Sunday, December 26, 2010

Double Smoked Ham / Bloody Mary

I am always looking for an excuse to do some rotisserie smoking on the Weber kettle and did another ham a few weeks ago and here are the results.

I started with a Cumberland Gap Hickory Hills hickory smoked boneless ham that weighed 10.46 pounds. These are great for a rotisserie setup.



Wasn't much to do to prep the ham other than to sprinkle on a little Smokin' Guns hot rub and place it into my EZ-Que 6" rotisserie setup. A real shame that this company went out of business as they made great products.



I decided to use the Performer as it was closest to the door and got it all setup with a drip pan and lit it up to have ready for the ham. I used some cherry wood for the smoke and used my battery powered motor for the rotisserie and then covered it with a plastic bag since it was raining.



Checked it a little later and it was going good so now it was time for a drink and wouldn't you know it, there is a story behind this drink.

As a competition cook, we usually pick parsley (and all the cooks will know what I am talking about) about 7 to 8:00am on Saturday morning at a contest. My friend Jeff Neals from the Shigs in Pit would bring me a great Bloody Mary drink that was very hot and spicy (he knows I am a chili-head) about this time in the morning and it was wonderful. I really don't do very many mixed drinks as I do like my beer but this was an exception. I asked him to give me the recipe or teach me how to do this great drink as it is killer!

Jeff told me that the first thing I had to do was to infuse the vodka and he got me started with this step.



I purchased an infusion jar that holds about 1-1/2 gallons and loaded in several kinds of peppers. Mild peppers like ancho, bell peppers, and bananna peppers, hot peppers like the hot bananna, jalapeno, seranno, and a couple of habenero peppers. Looks better if you select some for the color. Then I added some onions, baby carrots, celrey, and a couple of cloves of garlic. I then filled it up with vodka and let it infuse for about 4 days. I poured it back into the bottles and I was ready to go with the infused vodka. Them used up veggies would probably make a heck of a good pot roast!
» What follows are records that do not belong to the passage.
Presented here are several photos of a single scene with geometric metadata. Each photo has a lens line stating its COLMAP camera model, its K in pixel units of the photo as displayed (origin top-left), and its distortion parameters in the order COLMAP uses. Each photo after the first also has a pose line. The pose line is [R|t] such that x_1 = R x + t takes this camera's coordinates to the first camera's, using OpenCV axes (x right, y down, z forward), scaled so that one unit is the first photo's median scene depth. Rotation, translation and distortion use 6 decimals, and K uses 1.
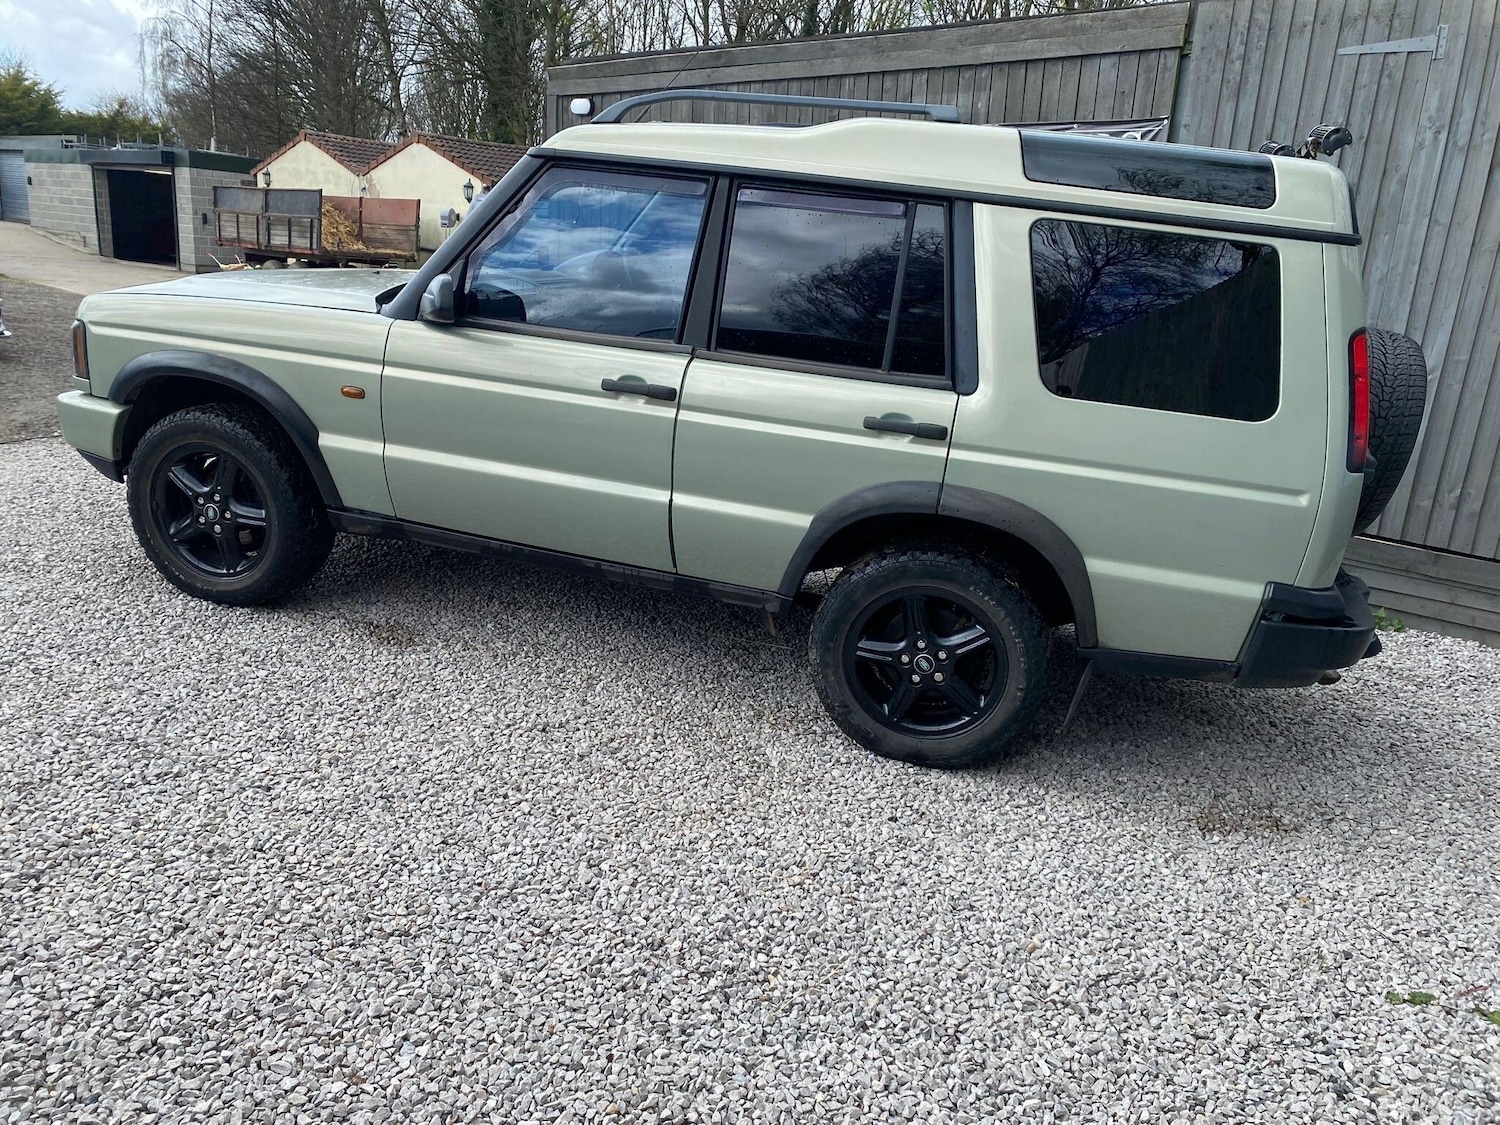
lens RADIAL K [[1260.5, 0, 703.3], [0, 1260.5, 612.0], [0, 0, 1]] dist [0.033861, -0.038588]
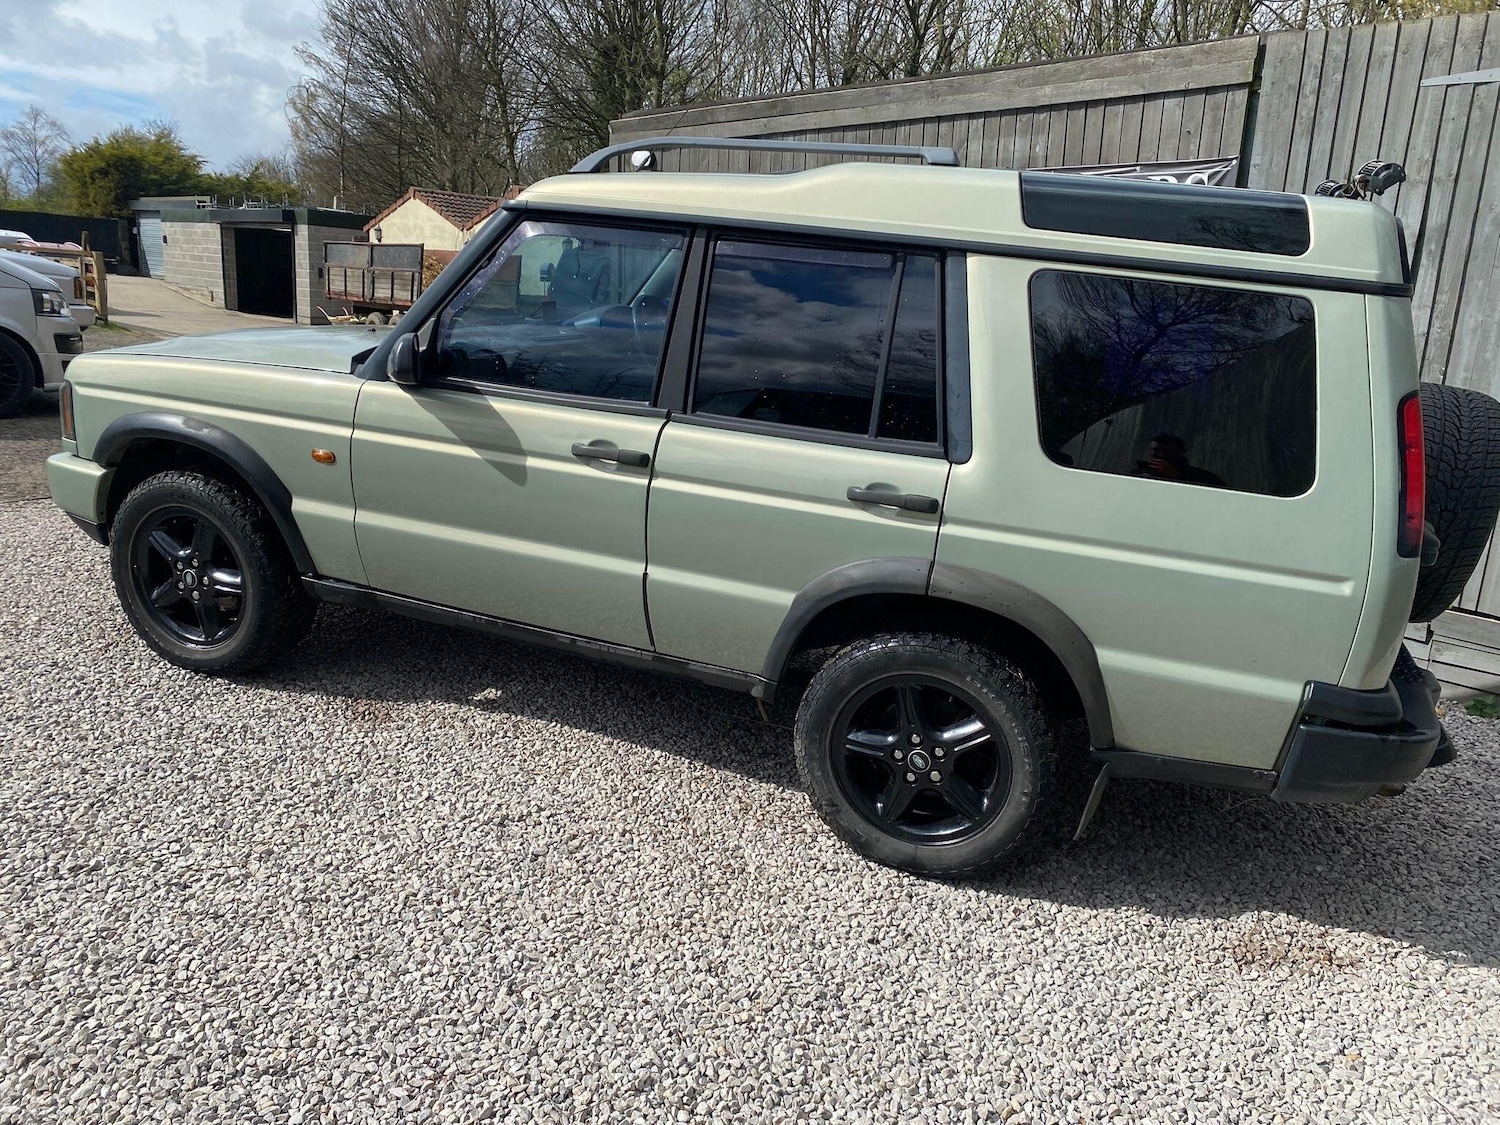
lens RADIAL K [[1254.3, 0, 710.1], [0, 1254.3, 592.7], [0, 0, 1]] dist [0.012583, -0.002702]
pose [[0.996028, 0.011384, -0.088305, 0.105616], [-0.015537, 0.998798, -0.046489, -0.034550], [0.087669, 0.047676, 0.995008, 0.098861]]
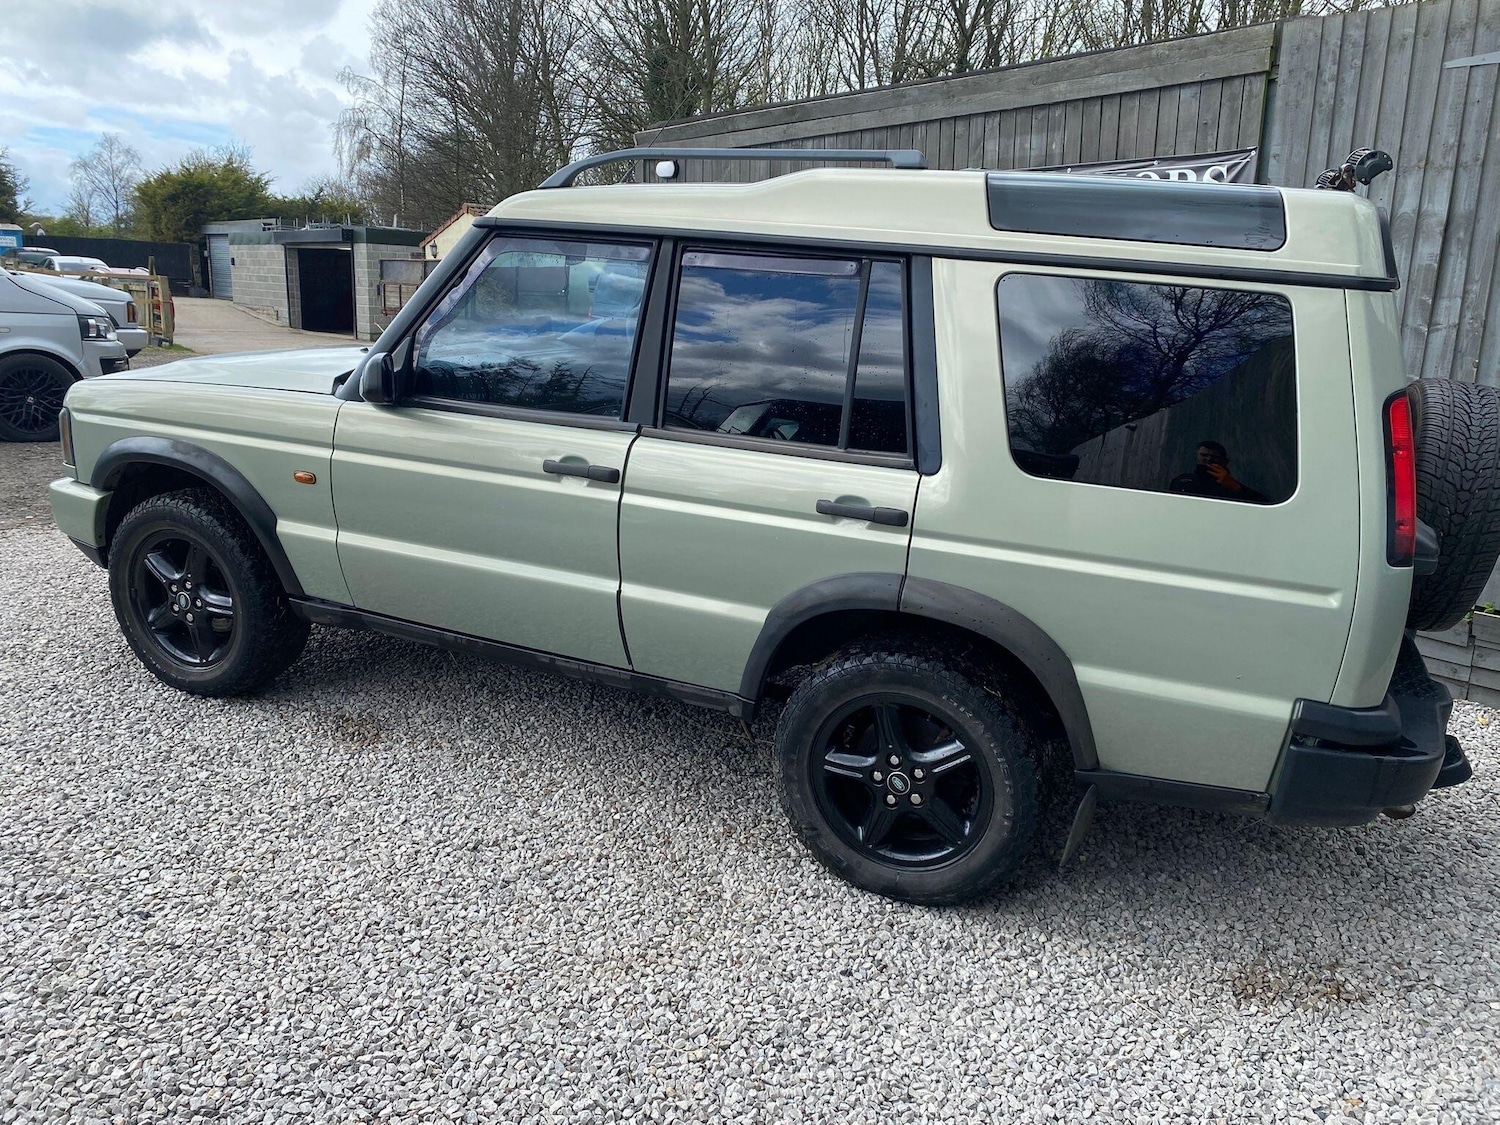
lens RADIAL K [[1252.7, 0, 710.3], [0, 1252.7, 570.6], [0, 0, 1]] dist [0.009442, -0.000537]
pose [[0.989423, -0.005343, -0.144962, 0.174047], [-0.004380, 0.997765, -0.066673, -0.046111], [0.144994, 0.066602, 0.987188, 0.130061]]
For the mix, Jeff suggested several different brands but after trying them all, both Jeff and I prefer the Mr & Mrs T's Bold and Spicy.



Jeff would suggest that you garnish the rim of a 16 oz cup with lime juice and maybe a rub of your choice or some celrey salt but I usually leave this step out. I usually just fill up the cup with ice and then pour about 1/4 of it into my shaker. I then add about 1-1/2 oz of the infused vodka and about 6 oz of the Mr & Mrs T's Bold and Spicy mix to the shaker. Next comes a 1/4 tsp of celrey salt, and a 1/2 tsp of celrey seed and then a very generous shot of Tabasco sauce. I then grind in generous amount of fresh ground Telecherry black pepper to the shaker. Shake that all up and pour into the cup. Then add a celrey stick, or maybe a Slim Jim sausage stick or pickle or whatever you have.



I don't think you can drink a better Bloody Mary. I think the infused vodka makes all the difference in the great taste of this drink.



I made up a glaze with some bbq sauce, real maple syrup, and some honey and brushed it on the ham about 30 minutes before it came off the cooker.



Looked pretty good coming off of the Weber kettle and I let it rest covered with foil for about 30 minutes.



Set my slicer up for thin slices and started slicing up the ham.



Made up a nice plate of sliced ham and then I got it ready to send out.



Placed it into another container, added some pineapple slices and juice along with some cherries and sent it on its way.

2 comments:

  1. It all looks real good. That sweet glaze sounds like I'd love it.